One could extend this to everyday choice of course, where most of our sins aggregate. One decides to eat a second desert. One hesitates to place money in the collection tin. We all know how we contract with the knowledge of sin every day, by act or by omission.
Now consider such a contract. Its terms vary. They can be misinterpreted or overlooked, breached and then reinforced. But without genuine agreement of the parties, there is no enforceable contract. Whether you adopt the objective, English approach (with its dusty usage of “consideration” and doctrine of certainty) or a more continental approach (prone, as we English fear, to subjectivism and fluidity), the fundamental thing we’re getting at is welcoming in the devil.
These are the rules. Now consider again the mechanism, this time in an example from the film.
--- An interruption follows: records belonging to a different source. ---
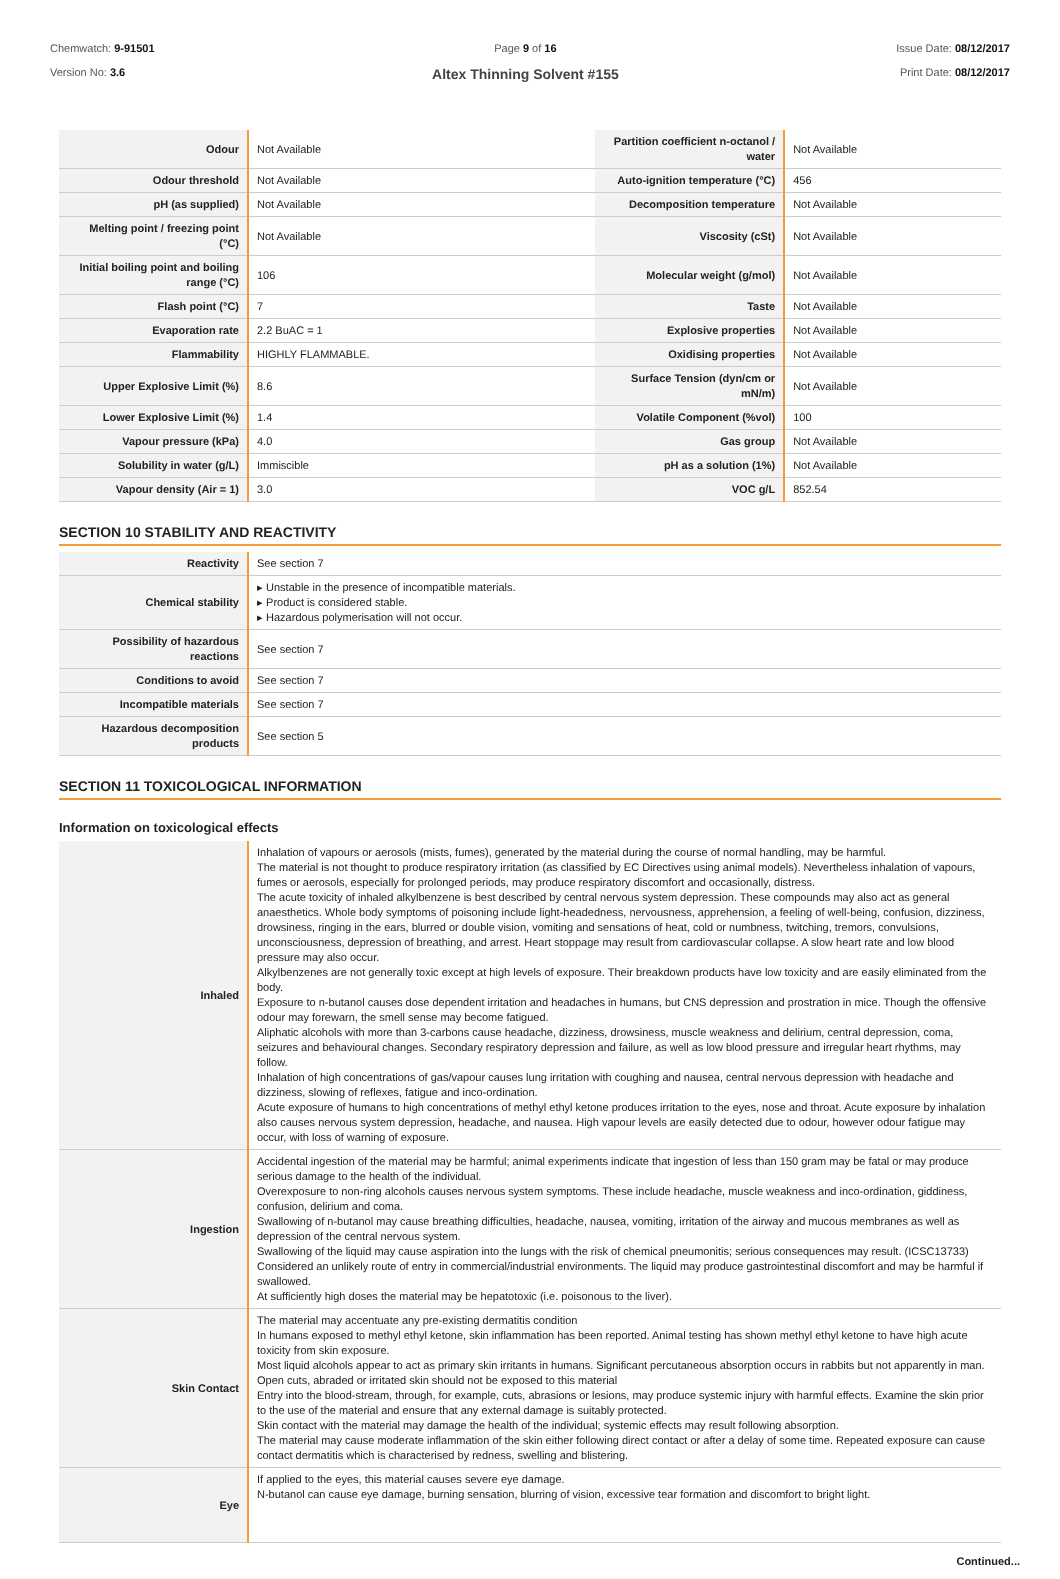Chemwatch: 9-91501
Version No: 3.6
Page 9 of 16
Altex Thinning Solvent #155
Issue Date: 08/12/2017
Print Date: 08/12/2017
| Odour | Not Available | Partition coefficient n-octanol / water | Not Available |
| Odour threshold | Not Available | Auto-ignition temperature (°C) | 456 |
| pH (as supplied) | Not Available | Decomposition temperature | Not Available |
| Melting point / freezing point (°C) | Not Available | Viscosity (cSt) | Not Available |
| Initial boiling point and boiling range (°C) | 106 | Molecular weight (g/mol) | Not Available |
| Flash point (°C) | 7 | Taste | Not Available |
| Evaporation rate | 2.2 BuAC = 1 | Explosive properties | Not Available |
| Flammability | HIGHLY FLAMMABLE. | Oxidising properties | Not Available |
| Upper Explosive Limit (%) | 8.6 | Surface Tension (dyn/cm or mN/m) | Not Available |
| Lower Explosive Limit (%) | 1.4 | Volatile Component (%vol) | 100 |
| Vapour pressure (kPa) | 4.0 | Gas group | Not Available |
| Solubility in water (g/L) | Immiscible | pH as a solution (1%) | Not Available |
| Vapour density (Air = 1) | 3.0 | VOC g/L | 852.54 |
SECTION 10 STABILITY AND REACTIVITY
| Reactivity | See section 7 |
| Chemical stability | ▸ Unstable in the presence of incompatible materials. ▸ Product is considered stable. ▸ Hazardous polymerisation will not occur. |
| Possibility of hazardous reactions | See section 7 |
| Conditions to avoid | See section 7 |
| Incompatible materials | See section 7 |
| Hazardous decomposition products | See section 5 |
SECTION 11 TOXICOLOGICAL INFORMATION
Information on toxicological effects
| Inhaled | Inhalation of vapours or aerosols (mists, fumes), generated by the material during the course of normal handling, may be harmful. The material is not thought to produce respiratory irritation (as classified by EC Directives using animal models). Nevertheless inhalation of vapours, fumes or aerosols, especially for prolonged periods, may produce respiratory discomfort and occasionally, distress. The acute toxicity of inhaled alkylbenzene is best described by central nervous system depression. These compounds may also act as general anaesthetics. Whole body symptoms of poisoning include light-headedness, nervousness, apprehension, a feeling of well-being, confusion, dizziness, drowsiness, ringing in the ears, blurred or double vision, vomiting and sensations of heat, cold or numbness, twitching, tremors, convulsions, unconsciousness, depression of breathing, and arrest. Heart stoppage may result from cardiovascular collapse. A slow heart rate and low blood pressure may also occur. Alkylbenzenes are not generally toxic except at high levels of exposure. Their breakdown products have low toxicity and are easily eliminated from the body. Exposure to n-butanol causes dose dependent irritation and headaches in humans, but CNS depression and prostration in mice. Though the offensive odour may forewarn, the smell sense may become fatigued. Aliphatic alcohols with more than 3-carbons cause headache, dizziness, drowsiness, muscle weakness and delirium, central depression, coma, seizures and behavioural changes. Secondary respiratory depression and failure, as well as low blood pressure and irregular heart rhythms, may follow. Inhalation of high concentrations of gas/vapour causes lung irritation with coughing and nausea, central nervous depression with headache and dizziness, slowing of reflexes, fatigue and inco-ordination. Acute exposure of humans to high concentrations of methyl ethyl ketone produces irritation to the eyes, nose and throat. Acute exposure by inhalation also causes nervous system depression, headache, and nausea. High vapour levels are easily detected due to odour, however odour fatigue may occur, with loss of warning of exposure. |
| Ingestion | Accidental ingestion of the material may be harmful; animal experiments indicate that ingestion of less than 150 gram may be fatal or may produce serious damage to the health of the individual. Overexposure to non-ring alcohols causes nervous system symptoms. These include headache, muscle weakness and inco-ordination, giddiness, confusion, delirium and coma. Swallowing of n-butanol may cause breathing difficulties, headache, nausea, vomiting, irritation of the airway and mucous membranes as well as depression of the central nervous system. Swallowing of the liquid may cause aspiration into the lungs with the risk of chemical pneumonitis; serious consequences may result. (ICSC13733) Considered an unlikely route of entry in commercial/industrial environments. The liquid may produce gastrointestinal discomfort and may be harmful if swallowed. At sufficiently high doses the material may be hepatotoxic (i.e. poisonous to the liver). |
| Skin Contact | The material may accentuate any pre-existing dermatitis condition In humans exposed to methyl ethyl ketone, skin inflammation has been reported. Animal testing has shown methyl ethyl ketone to have high acute toxicity from skin exposure. Most liquid alcohols appear to act as primary skin irritants in humans. Significant percutaneous absorption occurs in rabbits but not apparently in man. Open cuts, abraded or irritated skin should not be exposed to this material Entry into the blood-stream, through, for example, cuts, abrasions or lesions, may produce systemic injury with harmful effects. Examine the skin prior to the use of the material and ensure that any external damage is suitably protected. Skin contact with the material may damage the health of the individual; systemic effects may result following absorption. The material may cause moderate inflammation of the skin either following direct contact or after a delay of some time. Repeated exposure can cause contact dermatitis which is characterised by redness, swelling and blistering. |
| Eye | If applied to the eyes, this material causes severe eye damage. N-butanol can cause eye damage, burning sensation, blurring of vision, excessive tear formation and discomfort to bright light. |
Continued...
The psychologist and protagonist, Dr Holden, leafs through the demonological and runic texts in the British Library. He is investigating the mysterious, violent murders around Dr Karswell’s cult. Beyond the reaches of the low lamplight, we see Karswell approaching. They cordially exchange quiet threats, like gentlemen. They are both professional men. It is clear that neither is willing to concede. Holden will continue to hound Karswell, and Karswell will continue to defend his occult practices rigorously. Karswell nevertheless helps Holden to tidy his books as they prepare to separate, handing him one of the ancient texts which has fallen on the floor. He offers his business card before departing.
The fateful runes are not concealed in the business card, of course: they have been written on a thin scrap of parchment, deftly left hidden in and among the pages of the fallen book, offered into Holden’s willing hand by an all-too obliging Karswell.
This is no deception. Holden already knows that Karswell uses such diabolic methods. The terms are known by both parties. Holden accepted the written terms, conveyed in the larger text handed to him. What is this but contract? Holden knows Karswell’s evil ways, he accepts an offering, and the contract is made. Fairness doesn’t come into it: ask any lawyer.
Is that not wonderful? Isn’t that an elegant device? What a keen, finely-balanced tool it is, to be wielded by an obscure little British horror film. And such an old film it is. It’s black and white. It’s notably dialogue-heavy. The actual demon on-screen is much less impressive than the raw plot – the director and scriptwriter were both furious at the inclusion of such a gimmick as a physical, fire-breathing demon.
But however wanting the production value, it’s the script which sends shivers – it’s always about the message passed in the script.